You are the blood of my blood, and loved by those I love. These insults and injuries I reckon as if they were inflicted upon my own lands, and however and wherever you choose to pursue this vendetta, know that the Malasangre are with you, body and soul, merely ask and we shall render whatever assistance you wish.

With all my love,
Count-Palatine Luciano Malasangre, Lord and Master of Drakenhopf, and Chieftan of the Feonne

Postscript:
Bianca sends her love as well, and has requested that I inquire if, at any point in this affair, there was any possibility Franz-Conrad or Theodelinda might have come to harm
 
Of Gods and Duels

Bernard de Nachtseer did not enjoy his extended in Hochland.

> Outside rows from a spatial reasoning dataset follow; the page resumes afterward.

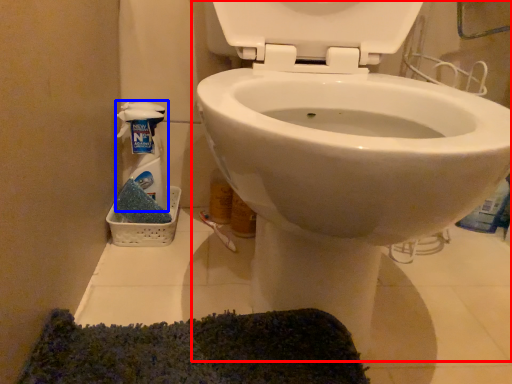
Question: Which object appears farthest to the camera in this image, toilet (highlighted by a red box) or cleaning product (highlighted by a blue box)?

Choices:
 (A) toilet
 (B) cleaning product

Answer: (B)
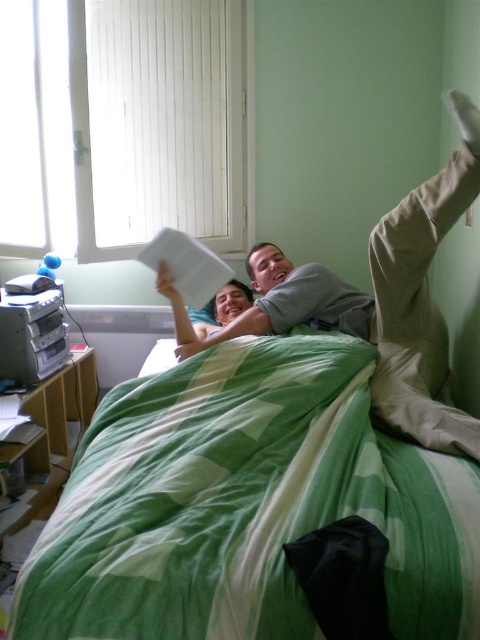
Question: Which of the following is the closest to the observer?

Choices:
 (A) gray cotton shirt at center
 (B) green printed fabric blanket at center

Answer: (B)

Question: Which object is farther from the camera taking this photo?

Choices:
 (A) gray cotton shirt at center
 (B) green printed fabric blanket at center

Answer: (A)

Question: Which object is closer to the camera taking this photo?

Choices:
 (A) green printed fabric blanket at center
 (B) gray cotton shirt at center

Answer: (A)

Question: Can you confirm if green printed fabric blanket at center is positioned below gray cotton shirt at center?

Choices:
 (A) no
 (B) yes

Answer: (B)

Question: Is green printed fabric blanket at center wider than gray cotton shirt at center?

Choices:
 (A) no
 (B) yes

Answer: (B)

Question: Can you confirm if green printed fabric blanket at center is positioned to the right of gray cotton shirt at center?

Choices:
 (A) yes
 (B) no

Answer: (B)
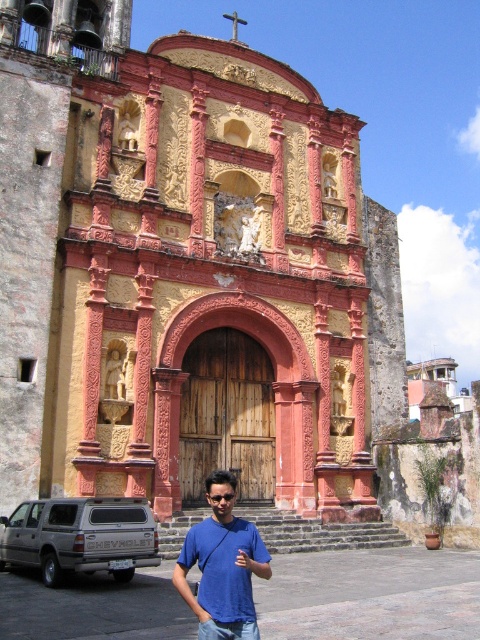
Question: Among these objects, which one is farthest from the camera?

Choices:
 (A) yellowish-pink stone church at center
 (B) blue cotton shirt at center

Answer: (A)

Question: Is yellowish-pink stone church at center wider than blue cotton shirt at center?

Choices:
 (A) no
 (B) yes

Answer: (B)

Question: Which point is farther to the camera?

Choices:
 (A) (186, 566)
 (B) (184, 282)

Answer: (B)

Question: Can you confirm if yellowish-pink stone church at center is positioned below blue cotton shirt at center?

Choices:
 (A) yes
 (B) no

Answer: (B)

Question: Which object appears farthest from the camera in this image?

Choices:
 (A) blue cotton shirt at center
 (B) yellowish-pink stone church at center

Answer: (B)

Question: Considering the relative positions of yellowish-pink stone church at center and blue cotton shirt at center in the image provided, where is yellowish-pink stone church at center located with respect to blue cotton shirt at center?

Choices:
 (A) left
 (B) right

Answer: (B)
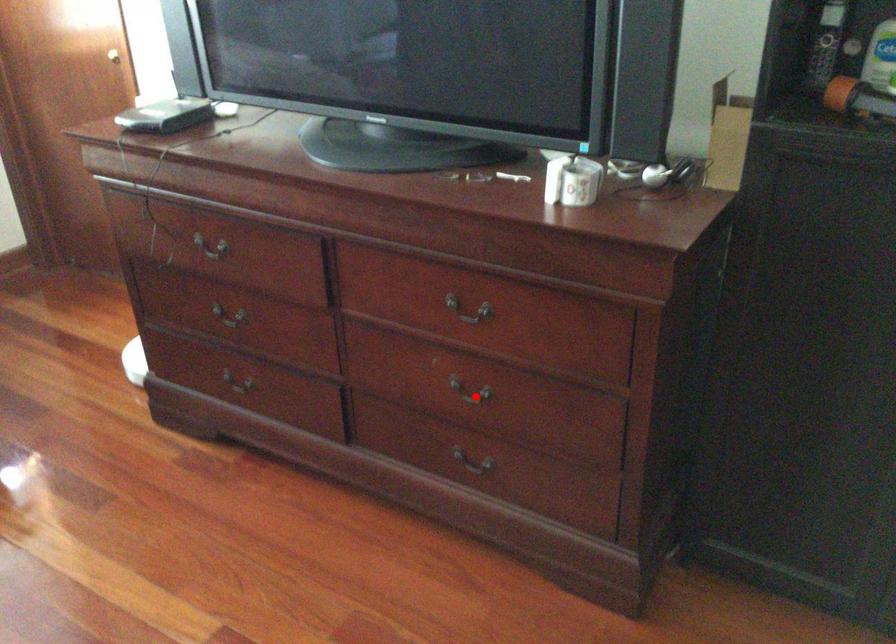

What was meant to be the climax of his hunt unraveled in a cascade of fire and steel not of his own making. Adalwolfa. The whore's name continued to pound hard into his skill. Oh, how he had planned to treat her in his care. Yes, so many plans. So many layers to unpeel; so many screams to be had. Never to materialize from dream to reality.

Shame, really.

To die like this. Clothed in tattered robes, kept in some insufferable town's pitch-black pit, and be dragged out and executed by sheep at their leisure. His death would not be pretty or fast. Mustn't. Too much carnage. Too much hatred. The boy who swung the mace that knocked the stars out of him did so with great malice. At least Ahalt would be pleased. Bernard asked but one last favor: get it over with already. A dying man can have that much, right? As if to answer him, someone opened the pit's lid. Rope came down with it

"Hold it hard, we're taking you out," a man said, his accent lacking the Hochland warmth. "Don't even think about escaping." "I swear before Taal and Rhya on it," Bernard replied. He hoped the bastard understood the deeply cultivated sarcasm. Latching on, without helping his captors one bit, he was taken outside. Hochlander's glare was noticeable even in the dim night. Eh, he had seen worse. Take the man's partner for example. Spear girl.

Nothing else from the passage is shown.